2. Analysis of the microstructure
Use scanning electron microscopy (SEM) to look at the parts' grain structure, phase composition, and defect morphology. Hot isostatic pressing (HIP) can change the shape of aluminum alloy objects, and SEM photos can demonstrate this.
3. Testing the chemical makeup
To find out what chemicals are in the pieces, use an X-ray fluorescence spectrometer (XRF) or an inductively coupled plasma mass spectrometer (ICP-MS). For instance, checking the content deviation of Cr, Co, W, and other elements in nickel-based high-temperature alloys that have been 3D printed to make that they meet the ASTM F3001 standard.
三, Testing mechanical performance: checking how much weight parts can hold
It is important to verify the mechanical qualities of metal 3D printed objects to make sure they are up to par:
1. Test for tensile strength
The GB/T 228.1 standard says to use a universal testing machine to check the parts' tensile strength (Rm), yield strength (Rp0.2), and elongation (A). For instance, the Rm of 17-4PH stainless steel parts made with the SLM method must be 1000MPa or higher.
2. Test for fatigue
Use a rotary bending fatigue testing machine, like an R-R testing machine, to see how long parts last when they are under cyclic strain. For instance, aviation fasteners need to go through 10 cycles of load testing, and the crack propagation rate needs to be less than 1 × 10⁻⁶ mm/cycle.
3. Testing for hardness
You can use a Vickers hardness tester (HV) or a Rockwell hardness tester (HRC) to find out how hard the surface of items is. For instance, turbine blades need pieces made of Inconel 718 that have an HV value of 450–500 when printed with DMLS technology.

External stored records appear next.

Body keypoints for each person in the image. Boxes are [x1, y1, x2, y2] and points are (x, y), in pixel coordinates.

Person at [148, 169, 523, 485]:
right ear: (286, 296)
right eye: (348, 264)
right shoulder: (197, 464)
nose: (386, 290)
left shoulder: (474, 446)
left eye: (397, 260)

四, Industry Practice: Trends in Standardization and Intelligence
1. Building a national standard system
The three national standards for 3D printing (GB/T 35351-2025, GB/T 45675-2025, and GB/T 45667-2025) that went into effect in September 2025 give the industry a single way to judge quality. For instance, GB/T 45675 says how to assess the surface roughness of SLM parts and requires that the Ra value detection repeatability error be ≤ 5%.

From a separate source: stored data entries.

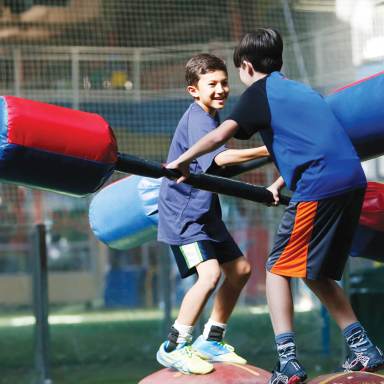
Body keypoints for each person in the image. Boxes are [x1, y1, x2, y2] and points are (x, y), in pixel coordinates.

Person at [165, 29, 384, 383]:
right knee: (315, 273)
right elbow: (310, 143)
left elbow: (222, 137)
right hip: (351, 181)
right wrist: (279, 183)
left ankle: (288, 362)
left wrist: (183, 160)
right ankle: (364, 347)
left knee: (276, 268)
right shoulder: (302, 91)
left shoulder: (258, 93)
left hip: (320, 186)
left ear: (246, 66)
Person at [156, 53, 270, 375]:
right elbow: (220, 159)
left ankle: (211, 339)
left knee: (242, 270)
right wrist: (267, 149)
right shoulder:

2. Use of smart detection technologies
The use of machine learning and artificial intelligence is making detection more efficient. For instance, Nanyang Technological University created an optical imaging-based crystal orientation analysis system that can finish the microstructure evaluation of titanium alloy parts in just 15 minutes and costs only 1/10 of the SEM method.
3. Quality control for the whole process
Leading companies have set up a closed-loop system for "design printing testing feedback." For instance, GE Aviation has added an in-situ monitoring system to its SLM equipment. This lets them change the laser intensity and scanning speed in real time, which has lowered the failure rate of components from 8% to less than 0.5%.